Data excerpts:
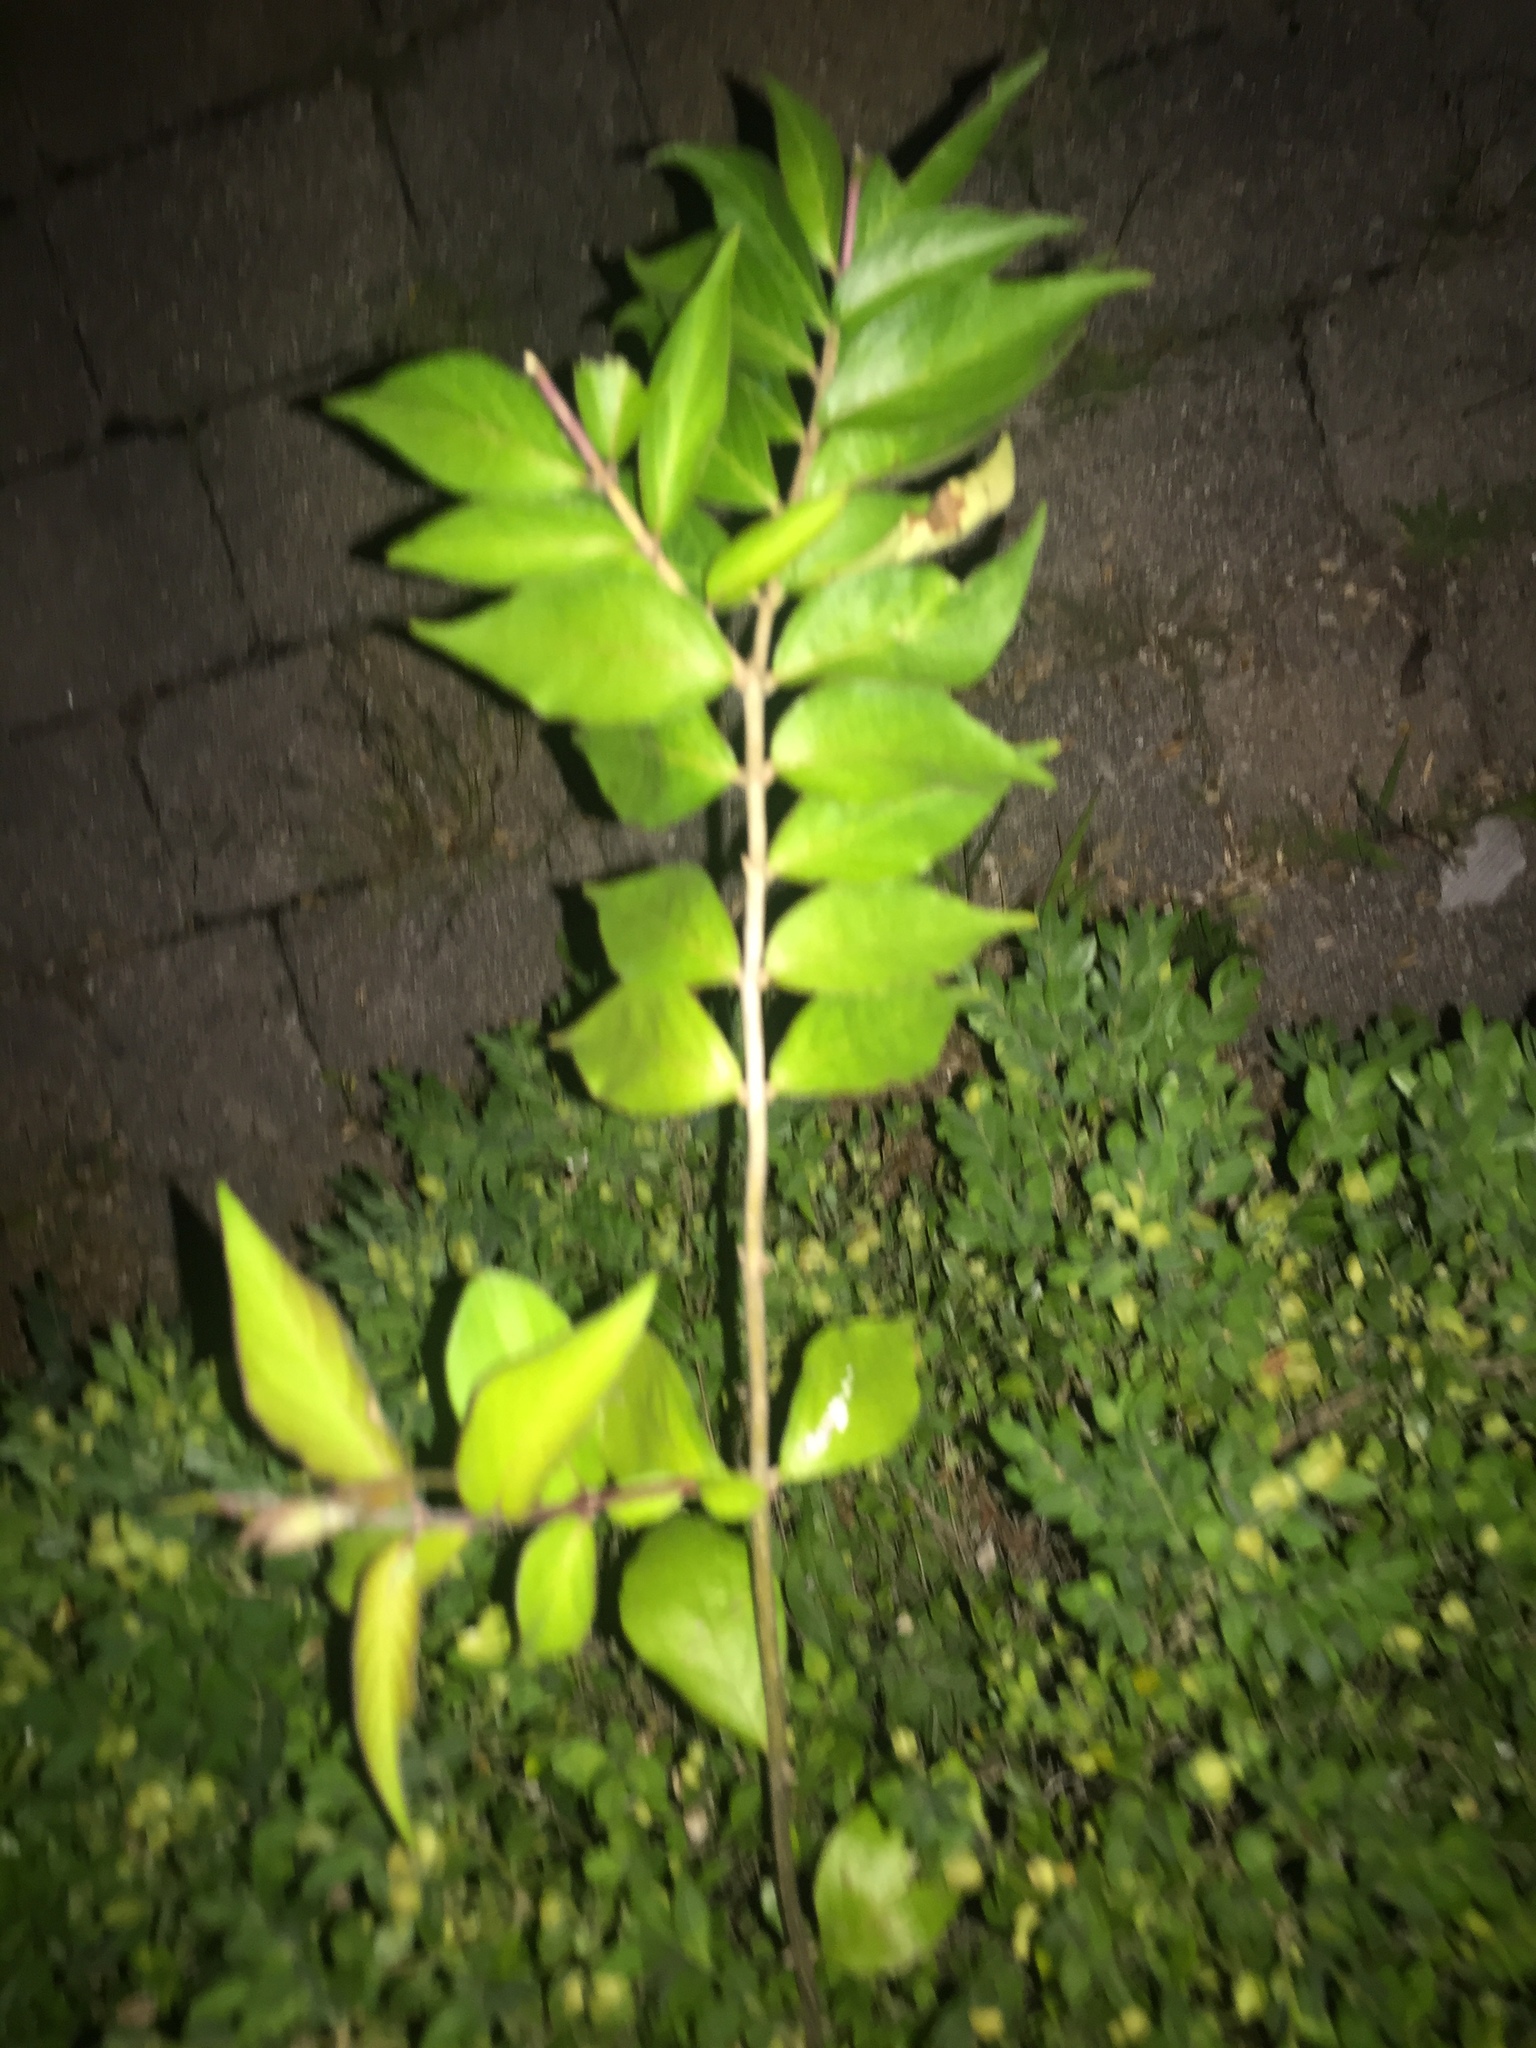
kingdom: Plantae
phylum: Tracheophyta
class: Magnoliopsida
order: Dipsacales
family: Caprifoliaceae
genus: Lonicera
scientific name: Lonicera maackii
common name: Amur honeysuckle
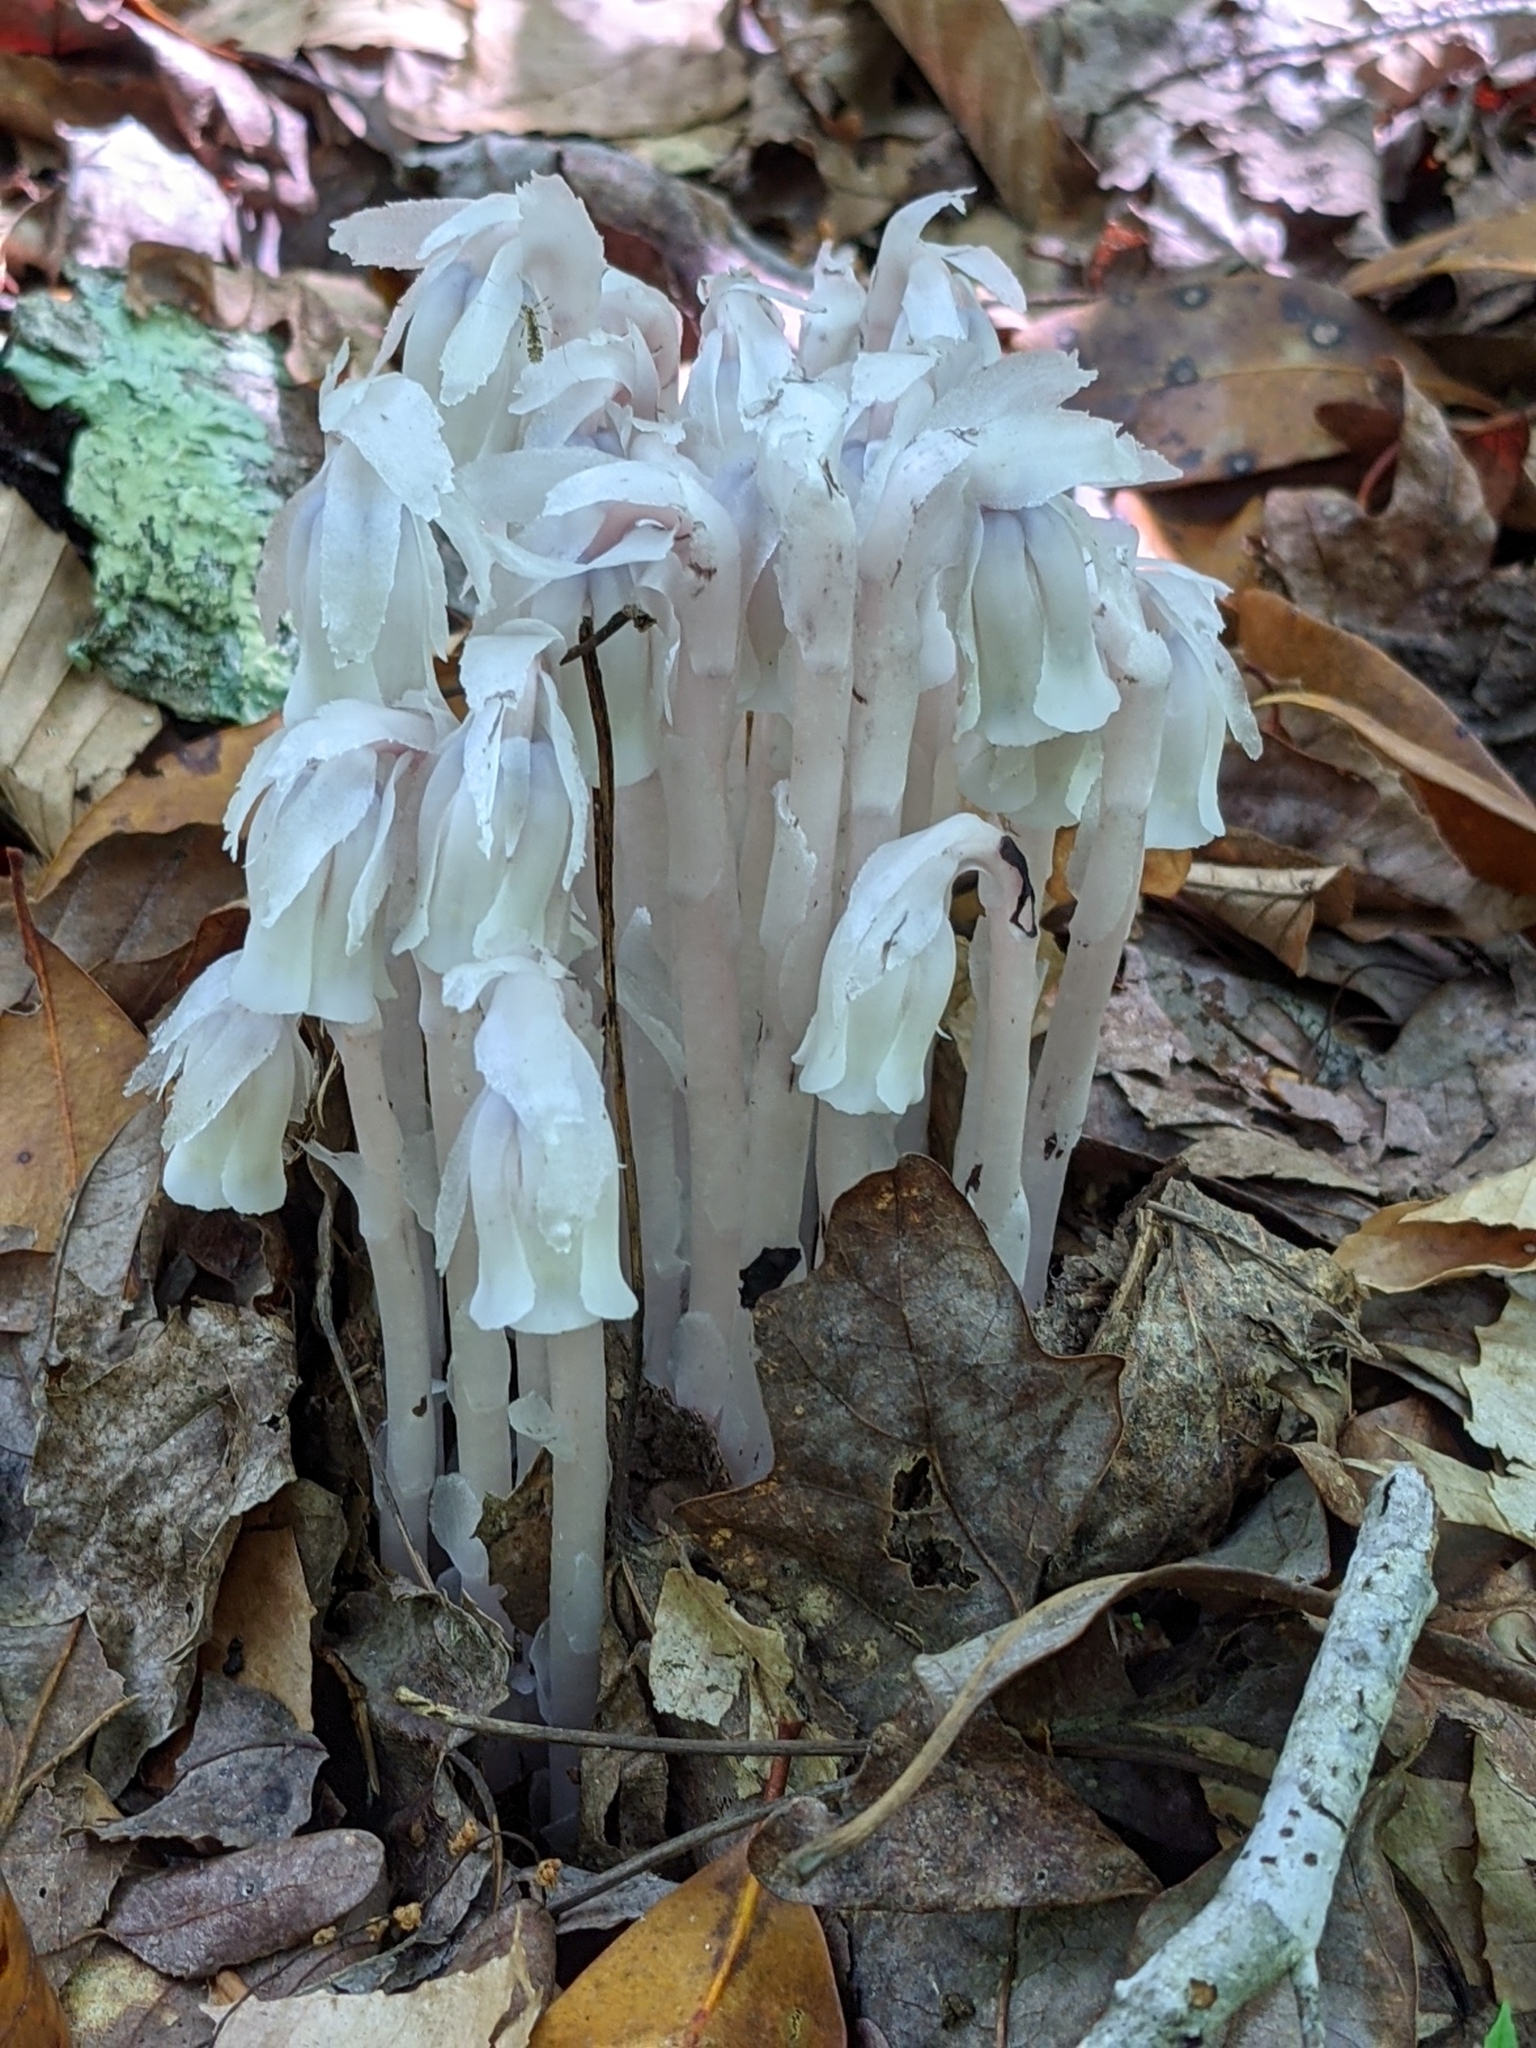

■ **EXERCISE REQUIREMENTS**
Please transcribe every line of text in the data above word for word, leaving the pictures out of your answer.

■ **OUTPUT**
kingdom: Plantae
phylum: Tracheophyta
class: Magnoliopsida
order: Dipsacales
family: Caprifoliaceae
genus: Lonicera
scientific name: Lonicera maackii
common name: Amur honeysuckle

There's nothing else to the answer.